Évidemment, dans mon cas, c’est d’autant plus adapté que j’écris des histoires sombres, avec beaucoup de psychologie, d’introspection. Lucian, le premier one-shot du Stanleyverse, est bourré de chapitres entiers écrits comme ça. C’est du jus d’âme, de trauma parfois. La parole brute et frénétique de mes persos. C’est assez incroyable, d’écrire comme ça, presque à la vitesse à laquelle se manifeste l’émotion.

Bon, il y a des moments où j’ai besoin de ralentir, quand même. De me poser, de réfléchir avec mes personnages, ou de savourer un moment avec eux.

Tu as un peu digressé, non ?

Je me suis peut-être un peu emballé, oui ! Mais écoutez, c’était aussi le bon article pour ça. J’espère quand même qu’il n’est pas trop, trop long !

Cette liste de conseils pas suivis et de remises en question n’est sans doute pas exhaustive. J’en ai oublié, au fil des années ; j’ai parlé de ceux qui avaient pris de la place dans ma vie d’auteur, d’une manière ou d’une autre. Ceux qui ont compté, qui m’ont appris des choses sur moi, même indirectement.

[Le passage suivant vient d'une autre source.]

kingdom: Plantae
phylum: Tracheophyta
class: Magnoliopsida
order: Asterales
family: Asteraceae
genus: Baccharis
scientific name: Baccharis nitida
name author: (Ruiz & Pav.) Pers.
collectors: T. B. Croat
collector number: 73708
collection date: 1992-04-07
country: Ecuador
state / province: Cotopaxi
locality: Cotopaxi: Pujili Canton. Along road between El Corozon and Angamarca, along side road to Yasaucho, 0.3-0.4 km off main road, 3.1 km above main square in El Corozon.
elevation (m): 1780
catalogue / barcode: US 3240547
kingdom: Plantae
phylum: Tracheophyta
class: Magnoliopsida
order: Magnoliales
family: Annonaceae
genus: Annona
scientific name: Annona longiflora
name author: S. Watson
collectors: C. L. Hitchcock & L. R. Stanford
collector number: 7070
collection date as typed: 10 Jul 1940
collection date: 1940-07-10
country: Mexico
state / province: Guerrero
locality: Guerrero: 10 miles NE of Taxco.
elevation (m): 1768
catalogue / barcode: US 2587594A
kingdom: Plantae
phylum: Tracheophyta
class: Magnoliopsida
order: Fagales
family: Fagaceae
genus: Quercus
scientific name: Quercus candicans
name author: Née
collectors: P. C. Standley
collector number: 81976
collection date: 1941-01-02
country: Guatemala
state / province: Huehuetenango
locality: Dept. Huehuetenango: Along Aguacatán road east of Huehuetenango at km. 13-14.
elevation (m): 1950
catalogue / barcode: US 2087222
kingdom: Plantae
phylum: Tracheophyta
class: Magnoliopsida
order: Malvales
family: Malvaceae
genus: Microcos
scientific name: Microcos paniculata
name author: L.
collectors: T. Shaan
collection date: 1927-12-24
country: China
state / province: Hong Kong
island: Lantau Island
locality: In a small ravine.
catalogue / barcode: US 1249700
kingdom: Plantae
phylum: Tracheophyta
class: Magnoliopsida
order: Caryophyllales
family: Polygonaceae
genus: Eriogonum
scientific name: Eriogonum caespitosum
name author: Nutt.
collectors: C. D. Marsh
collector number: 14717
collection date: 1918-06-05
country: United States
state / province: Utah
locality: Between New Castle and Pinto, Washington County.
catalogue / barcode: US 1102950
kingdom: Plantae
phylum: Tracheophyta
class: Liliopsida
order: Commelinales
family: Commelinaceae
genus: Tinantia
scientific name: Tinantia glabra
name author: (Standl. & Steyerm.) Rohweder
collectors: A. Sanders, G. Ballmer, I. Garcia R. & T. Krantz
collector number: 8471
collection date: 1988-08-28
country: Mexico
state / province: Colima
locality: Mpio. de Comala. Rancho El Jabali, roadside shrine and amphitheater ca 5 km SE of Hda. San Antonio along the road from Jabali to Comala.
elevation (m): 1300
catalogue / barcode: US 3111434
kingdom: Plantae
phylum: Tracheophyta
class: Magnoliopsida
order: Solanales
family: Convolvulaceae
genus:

Tout ça pour vous dire que, des conseils, je ne vous en donnerai jamais. Pas un seul, à part celui de vous éclater et de vous faire confiance. D’écrire, et c’est tout. D’abord parce que je me sens absolument pas légitime à vous en donner, ensuite parce qu’on trouve des conseils partout, que tout le monde veut nous apprendre notre boulot et que c’est chiant. A croire qu’il faut obligatoirement se cantonner à des règles, qu’il n’y a qu’une façon de faire, qu’il n’y a rien de beau et de magnifiquement créatif en nous-mêmes.

Qui plus est, la plupart des conseils que je vois passer, que je connais, s’adressent aux auteurices débutant-es. Bon là, je parle depuis ma position d’écrivain qui commence à avoir un peu d’expérience. Bien sûr, on ne cesse jamais d’apprendre. Mais justement : une fois passés les conseils pour toutes jeunes plumes, qu’est-ce qu’on a ? Pour aller plus en profondeur, il faut chercher un peu. Et parfois, on trouve des choses intéressantes, qui nous mènent à réfléchir à notre pratique. Comme pour toute activité, finalement. Mais souvent, on en reste aux conseils de base, sans forcément tenir compte des particularités de l’auteurice d’en face.

Donc voilà, je ne vous conseillerai que ça :

Écrivez, pratiquez – tant que vous vous éclatez, parce que sinon ça sert à rien – et ne croyez pas trop que les autres connaissent mieux que vous votre taff. Restez ouvert-e, bien sûr, et cherchez toujours à apprendre. Mais cette passion et cet élan créatif sont à vous. Les merveilles qui naissent dans votre esprit, ce sont les vôtres. Ayez foi en elles, si vous ne parvenez pas encore à avoir foi en vous. Souvent, les mondes que nous créons sont plus grands que nous-mêmes, tant nous les nourrissons. Et votre âme vous emmènera loin.